Date: 2005-02-20 09:09 pm (UTC)
Given my employment situation, I can readily sympathize with most of this. From a historical perspective it's easier to understand how the divides came about, though. College degrees were once meant as the prelude to two types of careers: Management, and The Professions (engineers, architects, doctors, lawyers, and so on). If you were in one of the professions, you were basically running your own business, setting your own hours, etc. To a certain extent that's still true, though doctors are increasingly pressed for time.

Management got paid a salary, so they couldn't get paid overtime, but they were generally expected NOT TO HAVE TO WORK O.T. If you got your day's worth of work done early because you were really on a roll, you could leave early... and unless your job description explicitly stated it, you could not be forced to work nghts or weekends. That, quite obviously, is no longer the case -- but people still don't look to "trades" as an alternative.
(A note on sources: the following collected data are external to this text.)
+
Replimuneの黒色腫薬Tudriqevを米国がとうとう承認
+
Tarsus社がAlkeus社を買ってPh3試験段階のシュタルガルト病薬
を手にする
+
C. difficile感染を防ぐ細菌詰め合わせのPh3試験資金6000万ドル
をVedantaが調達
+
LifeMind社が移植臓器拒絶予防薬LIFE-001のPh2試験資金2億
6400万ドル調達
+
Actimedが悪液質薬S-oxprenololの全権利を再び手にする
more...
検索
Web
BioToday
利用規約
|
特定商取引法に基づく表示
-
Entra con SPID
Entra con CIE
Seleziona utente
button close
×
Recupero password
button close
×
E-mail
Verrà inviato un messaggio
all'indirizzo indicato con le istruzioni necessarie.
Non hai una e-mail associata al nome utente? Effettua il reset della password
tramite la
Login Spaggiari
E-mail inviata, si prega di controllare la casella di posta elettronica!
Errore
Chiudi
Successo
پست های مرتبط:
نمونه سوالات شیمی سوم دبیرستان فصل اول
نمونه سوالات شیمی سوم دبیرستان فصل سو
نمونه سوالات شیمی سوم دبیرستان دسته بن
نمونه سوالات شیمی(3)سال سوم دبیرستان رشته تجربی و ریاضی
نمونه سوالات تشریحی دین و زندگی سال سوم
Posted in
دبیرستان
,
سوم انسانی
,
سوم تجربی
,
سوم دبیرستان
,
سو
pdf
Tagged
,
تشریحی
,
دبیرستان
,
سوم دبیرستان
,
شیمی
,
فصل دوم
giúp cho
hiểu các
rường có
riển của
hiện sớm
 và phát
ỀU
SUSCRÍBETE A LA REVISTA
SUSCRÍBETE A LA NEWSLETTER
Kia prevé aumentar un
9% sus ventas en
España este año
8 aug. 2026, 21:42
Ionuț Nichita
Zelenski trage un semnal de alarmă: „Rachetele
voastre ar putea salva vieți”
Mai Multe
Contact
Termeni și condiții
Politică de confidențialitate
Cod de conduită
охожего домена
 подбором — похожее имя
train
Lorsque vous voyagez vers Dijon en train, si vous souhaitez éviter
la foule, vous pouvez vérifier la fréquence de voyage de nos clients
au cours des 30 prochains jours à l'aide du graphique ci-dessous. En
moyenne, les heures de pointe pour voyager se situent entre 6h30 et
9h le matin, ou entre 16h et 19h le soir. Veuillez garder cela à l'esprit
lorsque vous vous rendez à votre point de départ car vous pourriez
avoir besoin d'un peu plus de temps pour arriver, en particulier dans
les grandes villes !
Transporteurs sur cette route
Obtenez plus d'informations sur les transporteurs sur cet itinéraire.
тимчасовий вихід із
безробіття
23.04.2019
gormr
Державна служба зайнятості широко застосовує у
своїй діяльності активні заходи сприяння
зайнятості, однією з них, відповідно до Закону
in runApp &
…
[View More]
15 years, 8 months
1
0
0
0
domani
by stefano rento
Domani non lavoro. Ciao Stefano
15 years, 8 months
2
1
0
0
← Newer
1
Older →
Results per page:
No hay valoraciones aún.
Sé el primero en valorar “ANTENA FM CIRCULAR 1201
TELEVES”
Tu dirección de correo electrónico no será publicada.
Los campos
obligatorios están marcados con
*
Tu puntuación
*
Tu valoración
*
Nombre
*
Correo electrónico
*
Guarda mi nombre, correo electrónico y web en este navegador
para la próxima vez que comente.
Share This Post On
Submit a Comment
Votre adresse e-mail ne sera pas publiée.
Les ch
I wonder if that's because people instinctively equate "blue collar" with "heavy lifting" and/or "retail"... neither of which pays well, the former is beyond the physical abilities of many (including myself), and the latter has work schedules from hell.

I don't argue with the text of what DuBois was saying... but I take issue with the fact that it was him saying it, seeing as W.E.B. was one of the folks SELLING that line to blacks way back when.